I got an email today that is somewhat connected to this in that it is from a Palestinian from Jerusalem who moved to Dublin in 2021 and is doing a masters. He got first-class honours, by the way. He has already made a formal complaint to Dublin Airport, but I think he wants it conveyed to the Government as well. It concerns the Israeli airline, El Al. This student was going through Israeli security in Dublin Airport before his travel with the airline to go home for a visit from Dublin to Tel Aviv on 27 April. It was news to me that there is Israeli security at Dublin Airport and I see it is news to the Minister of State too. The student describes pretty shocking treatment at their hands:

After the Israeli security have conducted a full- body security check on me, they commanded me to physically remove my clothes; threatened me - despite me saying no - that if I don’t take off my trousers, they will deny me boarding on the flight. I had a breakdown in the airport and that did not stop them from harassing me; I was dazzled that this has happened on Irish grounds.

I am dazzled; I am absolutely shocked. I was not even aware El Al was flying from Dublin Airport. I would not mind an answer to this, though I am aware the Minister of State might not have it here. Is Israel doing pre-clearance security for flights from Dublin? If it is, that is really shocking. I am only reading from an email I received, so it is a question. I am not asserting it is the case, but this is what we are being told by a young Palestinian living and studying here. I believe there should be a complete policy of boycott, divestment and sanctions against the Israeli state while it is committing crimes against humanity, including war crimes, ethnic cleansing, illegal occupation and illegal military attacks on other people's territory. Why would we not impose sanctions? Not only are we not doing that, but the EU gives Israel favoured trade status and Ireland continues to treat it essentially like a normal state.

If this is true we are even expanding that relationship with them and allowing the officials of this state, which is guilty of war crimes, to operate in this sort of manner on Irish territory, which is quite shocking.

As the Minister of State is aware, next week Sinn Féin is bringing a Bill to the Dáil asking for the Government to divest any investments it has in the Ireland Strategic Investment Fund that have any connection to the Israeli apartheid regime. It will be interesting to see what the Government's response to that is. If there is any serious intent behind this Bill, the stated objective of which is that rogue regimes that might use exports from this country for evil, murderous and immoral purposes, then surely the logic of that is that we should do everything we can to in no way support or facilitate a regime that is committing the sort of crimes the Israeli state commits against the Palestinians.

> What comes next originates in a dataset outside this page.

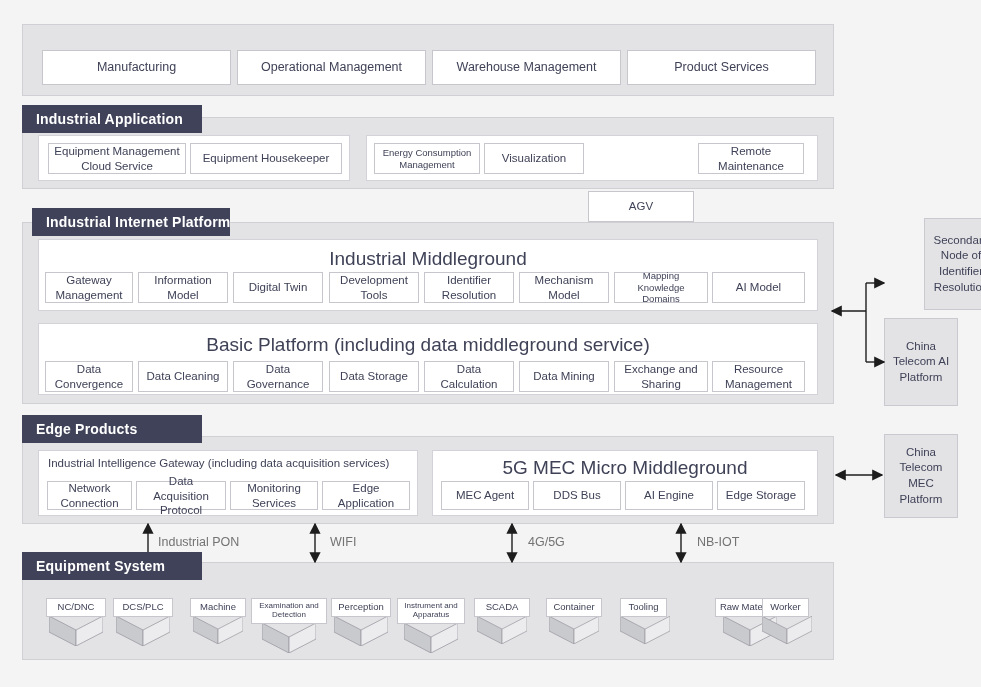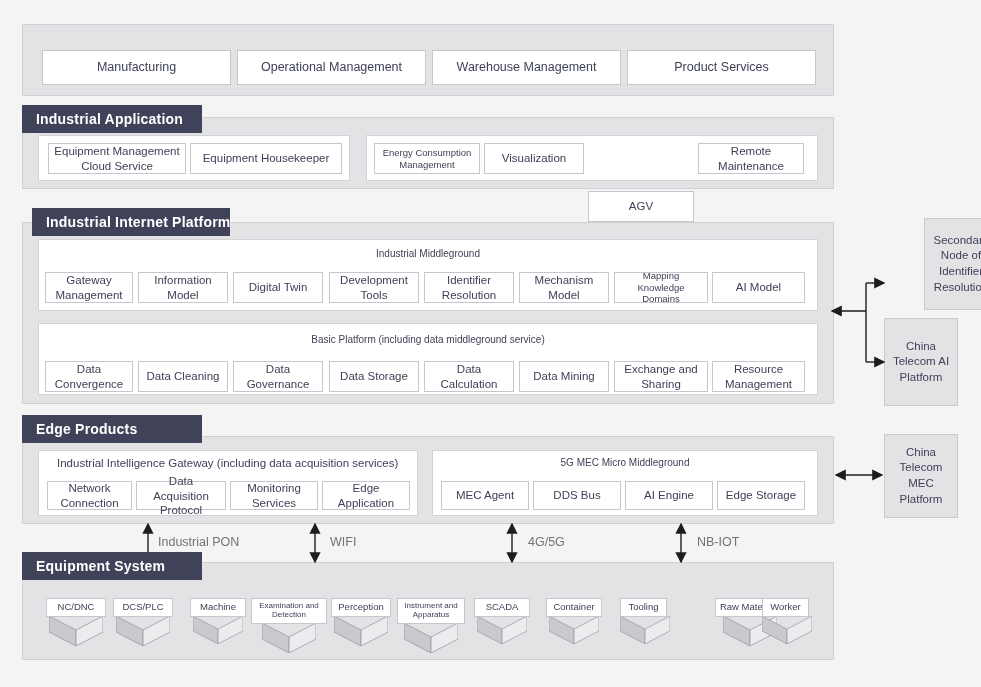"Industrial Middleground" .panel-title { font-size: 10px -> 19px }
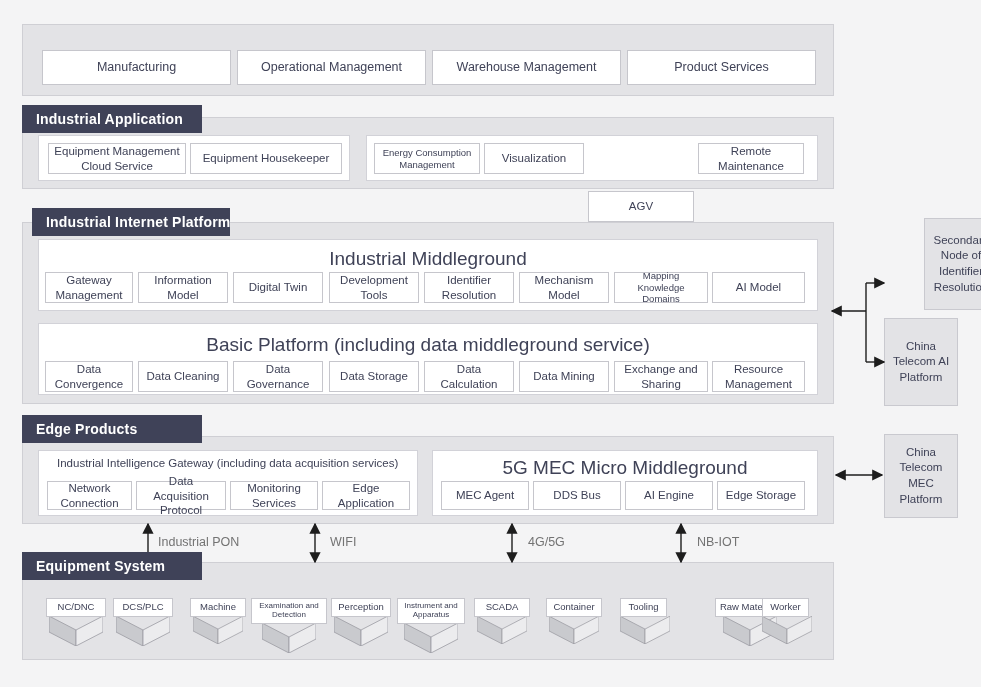"Industrial Intelligence Gateway" .panel-title.left { padding-left: 19px -> 10px }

Surely that is the inescapable logic of what the Government is suggesting is behind this Bill. That logic should extend to other brutal, murderous, authoritarian and undemocratic regimes. On the face of it the Bill has worthy objectives but unless this Government and the European Union start to practically act like they are serious about choking off any support for regimes that commit murder, war crimes, crimes against humanity, including against Palestinians, Yemenis or other oppressed and exploited people across the world, then it is meaningless and hypocritical tokenism.